# Given passage
►

2. The forward process gradually adds Gaussian noise to an image over $T$ timesteps and therefore, are well-grounded probabilistically:

\begin{equation}
p(z_t \mid z_{t-1}) =
\mathcal{N}\Big(
z_t;\; \sqrt{1-\beta_t}\, z_{t-1},\; \beta_t I
\Big)
\end{equation}

where:   
*   $z_t$ is noisy latent representation at timestep $(t)$
*   $\beta_t$ is noise variance added at step $(t)$

3.  The above conditional distribution implies that $z_{t}$ can be sampled as

\begin{equation}
z_t
=
\sqrt{1-\beta_t}\, z_{t-1}
+
\sqrt{\beta_t}\, \epsilon_t,
\qquad
\epsilon_t \sim \mathcal{N}(0, I)
\end{equation}

where:
*  $\sqrt{1-\beta_t}\, z_{t-1}$ is the deterministic / mean component
*  $\sqrt{\beta_t}\, \epsilon_t$ is the noise
*  $\Sigma_t = \beta_t I$ is the covariance
4. Stable diffusion uses a cosine noise schedule $\beta_{t}$ given by
\begin{equation}
\beta_t
=
\beta_{\min}
+
\frac{1}{2}
\left(\beta_{\max} - \beta_{\min}\right)
\left(
1 - \cos\left(\frac{\pi\, t}{T - 1}\right)
\right),
\quad t = 0, 1, \dots, T-1
\end{equation}
where $\beta_{max}$ and $\beta_{min}$ are hyperparameters
5. Fixed and non-learnable; carefully chosen learning schedules balance exploding noise and vanishing signal

In [None]:
#10 Setting the noise variance to be added at each time step.

import math

def cosine_beta_schedule(T, beta_min=1e-4, beta_max=2e-2):
    t = torch.linspace(0, T - 1, T)
    betas = beta_min + 0.5 * (beta_max - beta_min) * (1 - torch.cos(math.pi * t / (T - 1)))
    return betas

# Computing the noise variance (beta) values

betas = cosine_beta_schedule(TIMESTEPS).to(DEVICE)
print("betas.size(): \t", betas.size(), "\n")

# Plotting noise variance (beta) values against time-steps

x_values = np.linspace(1,TIMESTEPS,TIMESTEPS)
y_values = betas
y_values = y_values.cpu()
import matplotlib.pyplot as plt
plt.plot(x_values, y_values)
plt.xlabel("Number of time steps")
plt.ylabel("Noise variance (beta) added")
plt.grid(True)
plt.title("Variation of noise variance (beta) against time-steps", y=-0.20)

◄

# Aim of the exercise
In the diffusion noise passage above, name each plotting function that the code calls through plt.

# Data listing

►

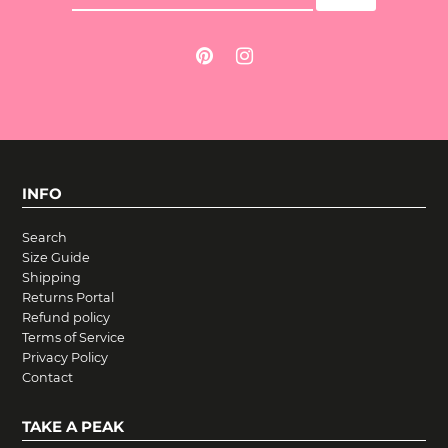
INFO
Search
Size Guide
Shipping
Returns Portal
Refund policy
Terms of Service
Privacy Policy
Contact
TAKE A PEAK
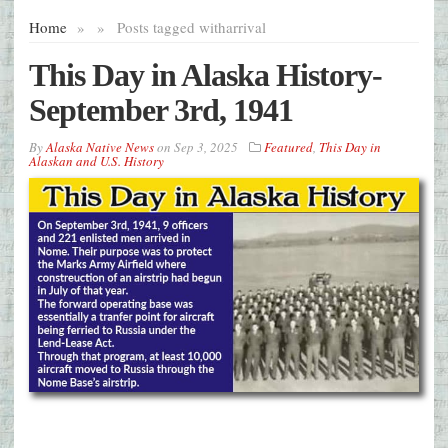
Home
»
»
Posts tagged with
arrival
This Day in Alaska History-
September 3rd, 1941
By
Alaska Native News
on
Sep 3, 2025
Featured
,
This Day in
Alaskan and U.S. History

◄

# Written solution
plt.plot, plt.xlabel, plt.ylabel, plt.grid, plt.title